Task prompt:
Repeat, exactly as written, all of the entries, but not their pictures.
______
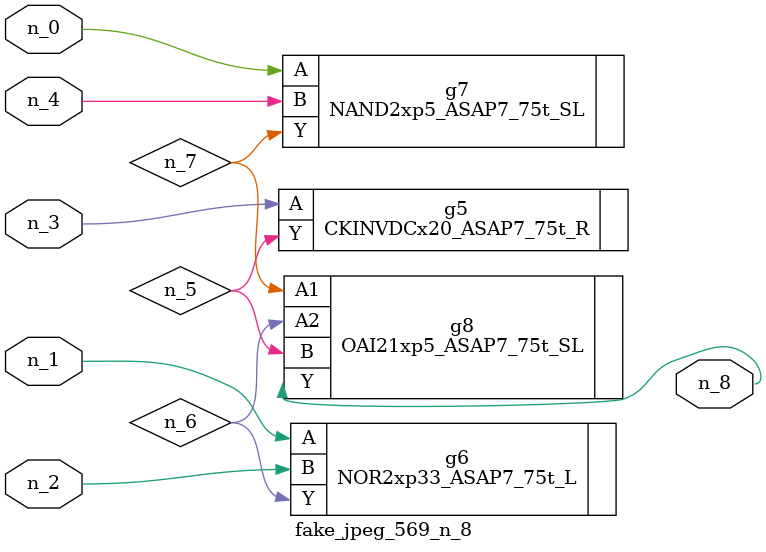
<source format=v>
module fake_jpeg_569_n_8 (n_3, n_2, n_1, n_0, n_4, n_8);

input n_3;
input n_2;
input n_1;
input n_0;
input n_4;

output n_8;

wire n_6;
wire n_5;
wire n_7;

CKINVDCx20_ASAP7_75t_R g5 ( 
.A(n_3),
.Y(n_5)
);

NOR2xp33_ASAP7_75t_L g6 ( 
.A(n_1),
.B(n_2),
.Y(n_6)
);

NAND2xp5_ASAP7_75t_SL g7 ( 
.A(n_0),
.B(n_4),
.Y(n_7)
);

OAI21xp5_ASAP7_75t_SL g8 ( 
.A1(n_7),
.A2(n_6),
.B(n_5),
.Y(n_8)
);


endmodule
</source>
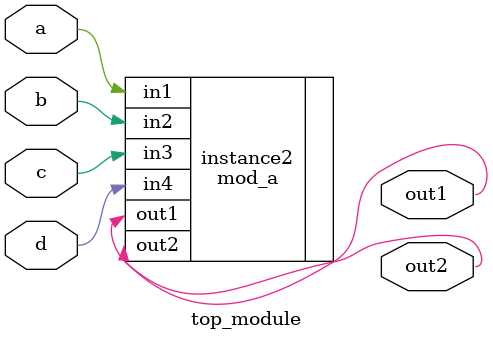
<source format=v>
module top_module ( 
    input a, 
    input b, 
    input c,
    input d,
    output out1,
    output out2
);
    mod_a instance2(.out1(out1),.out2(out2),.in1(a),.in2(b),.in3(c),.in4(d));
endmodule

</source>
______
Result:
<source format=v>
module fake_jpeg_569_n_8 (n_3, n_2, n_1, n_0, n_4, n_8);

input n_3;
input n_2;
input n_1;
input n_0;
input n_4;

output n_8;

wire n_6;
wire n_5;
wire n_7;

CKINVDCx20_ASAP7_75t_R g5 ( 
.A(n_3),
.Y(n_5)
);

NOR2xp33_ASAP7_75t_L g6 ( 
.A(n_1),
.B(n_2),
.Y(n_6)
);

NAND2xp5_ASAP7_75t_SL g7 ( 
.A(n_0),
.B(n_4),
.Y(n_7)
);

OAI21xp5_ASAP7_75t_SL g8 ( 
.A1(n_7),
.A2(n_6),
.B(n_5),
.Y(n_8)
);


endmodule
</source>
<source format=v>
module top_module ( 
    input a, 
    input b, 
    input c,
    input d,
    output out1,
    output out2
);
    mod_a instance2(.out1(out1),.out2(out2),.in1(a),.in2(b),.in3(c),.in4(d));
endmodule

</source>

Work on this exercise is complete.